Why, yes, this children's fantasy film does have fucked-up priorities.

But the story is, truly, a bunch of whatever. Both "man learns to be a better dad through magic bullshit" and "children's movie that accidentally spends all of its energy on corporate politicking" are sufficiently well-established that Nine Lives really doesn't stand out from the pack (it's not even the first movie to cast Christopher Walken as the strange old man who triggers the magic; Click got there back in 2006). It's in the execution that this becomes truly objectionable. There is the matter of CGI Mr. Fuzzypants, to begin with; and let me not give you the wrong impression that the CGI is substandard, for it is quite the opposite. When the cat is animated (around half of its overall screen time, I'd guess), it looks almost entirely indistinguishable from the real animals playing the part. That is, indeed, the source of the film's problems. For the things the CGI cat is called upon to do are things that actual cats cannot do: throw a ball around a room, manipulate a pen, open a bottle of scotch, or merely react to events with a knowing, profound look. It is deeply repulsive to watch him do these things: Mr. Fuzzypants's variety of facial expressions alone would be enough to give me waking nightmares for weeks to come, and those aren't even nearly as unsettling as the scene where he's trying to write a note to his wife, flipping around weightlessly despite having perfectly photorealistic texturing. Despite this, the non-stop foleyed-in meows we hear all sound like drunk people in a bar were asked "do cat noises", and then panicked. I think that is not just that Sonnenfeld hated cats, but that he wanted to make every human being who ever came into Nine Lives also hate cats.

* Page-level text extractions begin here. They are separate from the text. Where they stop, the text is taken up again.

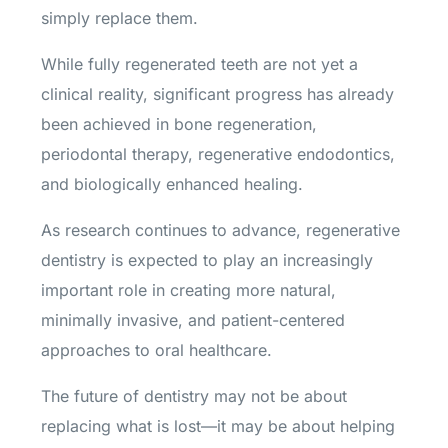
simply replace them.
While fully regenerated teeth are not yet a
clinical reality, significant progress has already
been achieved in bone regeneration,
periodontal therapy, regenerative endodontics,
and biologically enhanced healing.
As research continues to advance, regenerative
dentistry is expected to play an increasingly
important role in creating more natural,
minimally invasive, and patient-centered
approaches to oral healthcare.
The future of dentistry may not be about
replacing what is lost—it may be about helping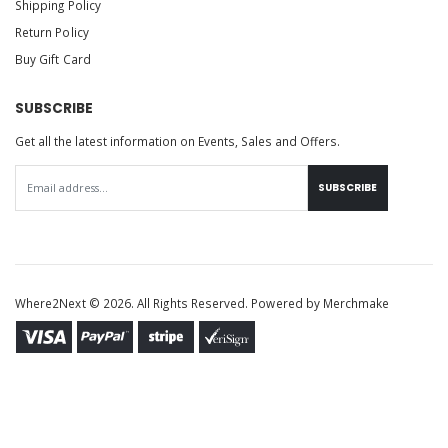
Shipping Policy
Return Policy
Buy Gift Card
SUBSCRIBE
Get all the latest information on Events, Sales and Offers.
SUBSCRIBE
Where2Next © 2026. All Rights Reserved. Powered by
Merchmake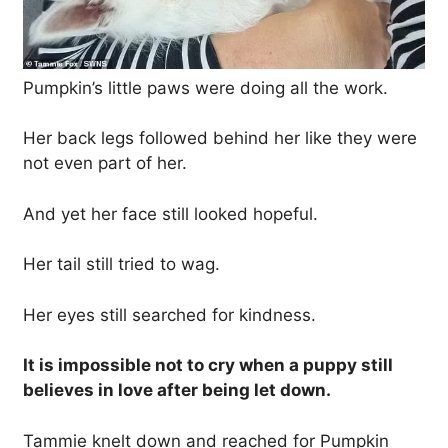
Pumpkin’s little paws were doing all the work.
Her back legs followed behind her like they were
not even part of her.
And yet her face still looked hopeful.
Her tail still tried to wag.
Her eyes still searched for kindness.
It is impossible not to cry when a puppy still
believes in love after being let down.
Tammie knelt down and reached for Pumpkin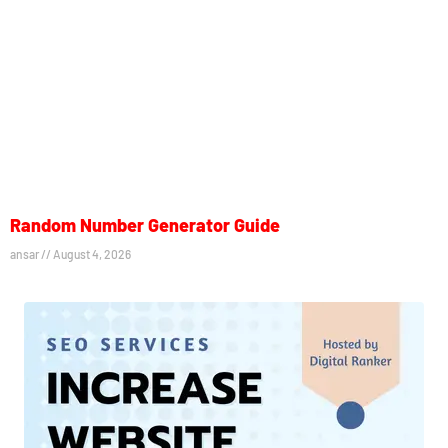
Random Number Generator Guide
ansar
August 4, 2026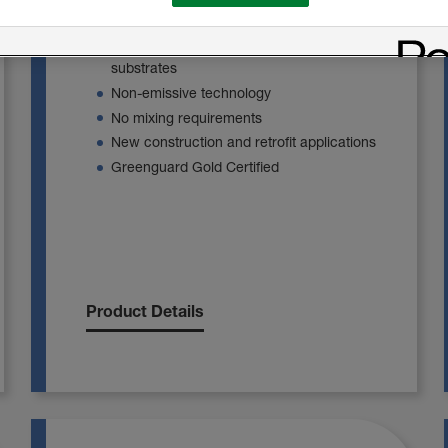
against the harshest of environments.
Firm adherence to framing members and
substrates
Non-emissive technology
No mixing requirements
New construction and retrofit applications
Greenguard Gold Certified
Product Details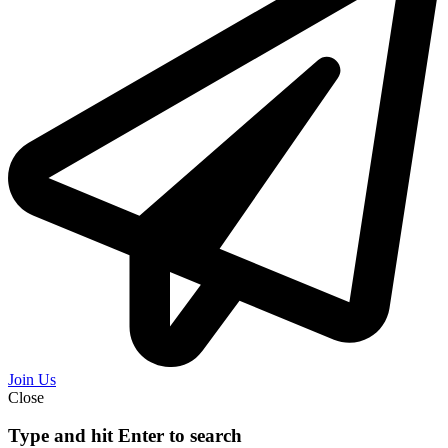
Join Us
Close
Type and hit Enter to search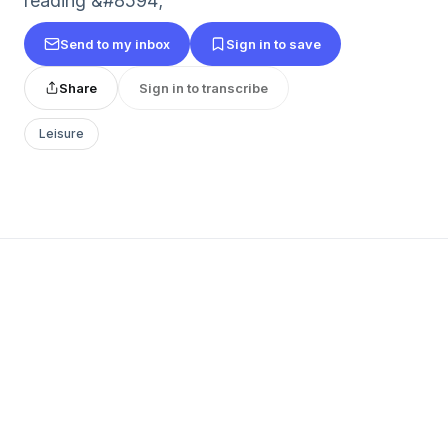
reading &#8594;
Send to my inbox
Sign in to save
Share
Sign in to transcribe
Leisure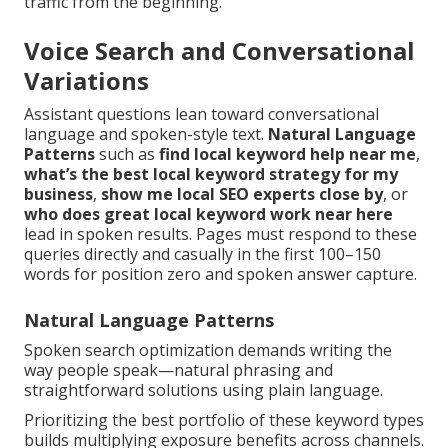
traffic from the beginning.
Voice Search and Conversational
Variations
Assistant questions lean toward conversational
language and spoken-style text.
Natural Language
Patterns
such as
find local keyword help near me
,
what’s the best local keyword strategy for my
business
,
show me local SEO experts close by
, or
who does great local keyword work near here
lead in spoken results. Pages must respond to these
queries directly and casually in the first 100–150
words for position zero and spoken answer capture.
Natural Language Patterns
Spoken search optimization demands writing the
way people speak—natural phrasing and
straightforward solutions using plain language.
Prioritizing the best portfolio of these keyword types
builds multiplying exposure benefits across channels.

And if the eldritch, obscene horror of Mr. Fuzzypants leaning drunkenly on a garbage can or maliciously grinning as he prepares to piss in his ex-wife's (Cheryl Hines, accidentally giving a performance that invests her character with inner life) handbag wasn't enough to torpedo Nine Lives, then there's every other fucking thing about it. Not the score, by Evgueni & Sacha Galperine. I actually pretty much liked that. It has a sort of indie rock/funk thing going on. But every other fucking thing, including a script by five credited writers that proudly requires Christopher Walken to say say "poopy boxes" instead of "litter pans", and a scene where the Leiber/Stoller R&B standard "Three Cool Cats" is trotted out to score a scene where Mr. Fuzzypants and Rebecca play with each other, completely ignoring the way that the lyrics which are clearly presented with no expurgation offer the unavoidable implication that Tom wishes to seduce his 11-year-old daughter. I beg your pardon, I misspoke. That scene happens twice.

The film can't even get basic visual representation right: the film is perilously color-corrected to make everything look cheery and completely artificial, so bright and tacky that red dresses appear to glow with nuclear fury, and human flesh itself appears to have transmuted into latex, or vinyl, or something equally far removed from organic chemistry - Spacey is almost neon bronze in his handful of scenes as a person, and I will not willingly speak of the vaseline terrors that make of the expressions of the board members. Outside of a few unexpectedly sharp line deliveries by Spacey right at the start, there's not a solitary moment that isn't both visually grotesque and narratively inept, and only the beautiful live-action cats playing Mr. Fuzzypants when he isn't some kind of fucking mutant ninja make Nine Lives anything resembling a pleasurable moviegoing experience.